In the old car example, one would wonder what the role of ultraviolet light and heat, possibly very high, may play. From what I read, UV is more harmful to plastics than just oxygen.
BTW, that was not my claim, but the claim posted here:
"Are my bases “dry” when they become gray and hairy?
NO! Bases become gray and hairy when they have become “abraided” from snow crystals. Bases are plastic and snow is sandpaper. When the amount of skiing you do exceeds the amount you’re waxing, you get gray hairy bases. Petroleum distillate bases do not oxidize! A brand new pair of skis on the rack from 20 years ago will have as dark and rich a base as it does today. Oxygen does not eat plastic, friction does!"
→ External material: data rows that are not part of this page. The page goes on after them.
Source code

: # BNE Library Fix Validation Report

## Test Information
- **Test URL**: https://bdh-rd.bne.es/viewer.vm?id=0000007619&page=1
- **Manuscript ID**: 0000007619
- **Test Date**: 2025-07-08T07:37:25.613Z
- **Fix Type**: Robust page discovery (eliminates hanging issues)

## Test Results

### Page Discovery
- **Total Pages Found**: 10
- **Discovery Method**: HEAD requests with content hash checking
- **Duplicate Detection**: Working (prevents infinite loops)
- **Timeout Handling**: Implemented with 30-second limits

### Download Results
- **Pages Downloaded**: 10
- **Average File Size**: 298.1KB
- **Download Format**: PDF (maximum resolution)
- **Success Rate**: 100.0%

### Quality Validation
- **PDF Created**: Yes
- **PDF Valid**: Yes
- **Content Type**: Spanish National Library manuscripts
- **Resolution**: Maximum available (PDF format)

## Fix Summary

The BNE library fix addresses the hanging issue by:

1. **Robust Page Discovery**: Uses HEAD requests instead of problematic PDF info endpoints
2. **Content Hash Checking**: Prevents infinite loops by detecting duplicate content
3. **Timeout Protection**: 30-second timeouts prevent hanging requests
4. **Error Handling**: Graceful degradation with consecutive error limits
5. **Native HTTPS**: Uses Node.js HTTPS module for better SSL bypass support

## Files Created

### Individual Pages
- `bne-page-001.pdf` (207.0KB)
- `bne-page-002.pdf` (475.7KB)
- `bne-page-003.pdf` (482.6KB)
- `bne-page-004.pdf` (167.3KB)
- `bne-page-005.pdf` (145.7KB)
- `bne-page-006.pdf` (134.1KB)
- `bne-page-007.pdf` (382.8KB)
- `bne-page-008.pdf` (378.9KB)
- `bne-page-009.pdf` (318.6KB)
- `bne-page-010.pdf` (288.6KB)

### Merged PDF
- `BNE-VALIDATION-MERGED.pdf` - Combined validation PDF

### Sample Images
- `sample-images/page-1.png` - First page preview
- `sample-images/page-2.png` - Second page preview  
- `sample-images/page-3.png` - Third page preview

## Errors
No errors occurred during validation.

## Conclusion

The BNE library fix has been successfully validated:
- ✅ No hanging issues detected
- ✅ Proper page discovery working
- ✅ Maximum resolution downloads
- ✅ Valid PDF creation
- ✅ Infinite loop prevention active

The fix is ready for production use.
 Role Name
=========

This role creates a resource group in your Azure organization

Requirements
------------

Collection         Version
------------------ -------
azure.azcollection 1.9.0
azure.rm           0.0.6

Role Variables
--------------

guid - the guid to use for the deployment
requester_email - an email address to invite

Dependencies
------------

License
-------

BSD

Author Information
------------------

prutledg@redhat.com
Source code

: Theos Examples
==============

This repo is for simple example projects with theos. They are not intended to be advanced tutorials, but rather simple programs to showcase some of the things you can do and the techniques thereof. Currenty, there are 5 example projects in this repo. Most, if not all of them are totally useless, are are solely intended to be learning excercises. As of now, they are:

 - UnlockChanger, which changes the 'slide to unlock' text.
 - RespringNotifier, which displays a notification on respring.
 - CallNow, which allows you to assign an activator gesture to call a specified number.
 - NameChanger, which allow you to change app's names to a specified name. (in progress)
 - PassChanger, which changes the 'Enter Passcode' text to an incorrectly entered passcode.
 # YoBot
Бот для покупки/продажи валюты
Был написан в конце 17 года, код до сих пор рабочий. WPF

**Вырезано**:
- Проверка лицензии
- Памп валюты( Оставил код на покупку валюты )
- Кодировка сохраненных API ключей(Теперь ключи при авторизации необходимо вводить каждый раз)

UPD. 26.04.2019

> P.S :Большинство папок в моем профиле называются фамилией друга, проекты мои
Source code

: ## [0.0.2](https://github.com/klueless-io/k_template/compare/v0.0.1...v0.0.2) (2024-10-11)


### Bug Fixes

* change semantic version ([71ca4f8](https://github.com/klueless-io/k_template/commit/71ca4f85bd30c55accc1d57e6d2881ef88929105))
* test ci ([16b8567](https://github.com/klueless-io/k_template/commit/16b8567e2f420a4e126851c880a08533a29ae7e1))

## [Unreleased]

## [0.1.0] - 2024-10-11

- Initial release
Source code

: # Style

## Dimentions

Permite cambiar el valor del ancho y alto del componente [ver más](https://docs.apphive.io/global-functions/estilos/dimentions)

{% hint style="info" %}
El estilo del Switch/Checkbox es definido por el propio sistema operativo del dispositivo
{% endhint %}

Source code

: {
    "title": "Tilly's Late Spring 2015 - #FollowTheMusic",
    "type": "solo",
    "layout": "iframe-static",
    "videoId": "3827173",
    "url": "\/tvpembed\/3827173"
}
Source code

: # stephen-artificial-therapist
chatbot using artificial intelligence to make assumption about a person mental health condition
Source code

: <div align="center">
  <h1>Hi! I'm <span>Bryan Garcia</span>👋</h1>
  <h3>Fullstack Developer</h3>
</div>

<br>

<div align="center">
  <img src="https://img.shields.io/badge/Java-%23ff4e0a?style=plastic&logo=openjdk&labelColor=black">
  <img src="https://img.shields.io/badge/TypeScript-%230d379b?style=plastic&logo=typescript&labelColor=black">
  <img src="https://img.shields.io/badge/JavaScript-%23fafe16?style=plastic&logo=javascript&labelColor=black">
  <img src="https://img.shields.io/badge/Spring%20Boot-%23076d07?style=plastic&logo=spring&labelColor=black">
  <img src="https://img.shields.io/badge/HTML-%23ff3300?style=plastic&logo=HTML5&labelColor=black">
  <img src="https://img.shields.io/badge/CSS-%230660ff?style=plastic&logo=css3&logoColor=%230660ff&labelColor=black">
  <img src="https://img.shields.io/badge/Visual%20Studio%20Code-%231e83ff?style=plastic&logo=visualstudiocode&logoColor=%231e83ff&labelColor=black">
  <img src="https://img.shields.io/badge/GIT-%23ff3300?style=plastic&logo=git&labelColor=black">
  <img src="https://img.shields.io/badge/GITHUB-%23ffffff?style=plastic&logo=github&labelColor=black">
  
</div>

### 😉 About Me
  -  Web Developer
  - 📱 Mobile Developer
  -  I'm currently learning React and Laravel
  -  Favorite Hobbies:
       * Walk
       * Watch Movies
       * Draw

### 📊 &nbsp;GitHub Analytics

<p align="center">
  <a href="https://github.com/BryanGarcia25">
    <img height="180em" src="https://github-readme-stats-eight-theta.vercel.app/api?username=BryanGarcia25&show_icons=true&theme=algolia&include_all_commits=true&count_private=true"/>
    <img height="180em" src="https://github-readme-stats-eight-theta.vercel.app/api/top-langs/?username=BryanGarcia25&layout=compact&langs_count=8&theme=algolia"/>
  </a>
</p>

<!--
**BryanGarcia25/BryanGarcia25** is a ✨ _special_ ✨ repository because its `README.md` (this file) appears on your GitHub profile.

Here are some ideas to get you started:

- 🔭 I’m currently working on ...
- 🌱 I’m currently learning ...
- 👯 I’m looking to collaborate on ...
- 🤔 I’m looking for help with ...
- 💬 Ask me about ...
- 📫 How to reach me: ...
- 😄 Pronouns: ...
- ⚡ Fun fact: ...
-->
Your comment about oxidation makes me wonder is some ptex makers put more or less antioxidant chemical in the formula. I just looked at a old pair of Salomon Pockets that have not been waxed since 2012 and have been sitting in the garage. The black base is black....no white on them.
Antioxidants for plastics:
Help prevent "oxidation", the polymer reacting with oxygen. Oxidation can cause loss of impact strength, elongation, surface cracks and discolouration. Antioxidants help prevent thermal oxidation reactions when plastics are processed at high temperatures and light-assisted oxidation when plastics are exposed to UV light."
An interesting article from 1968 on the aging of polyethylene plastic. It would be interesting to find something more recent on UHMWPE or even HDPE.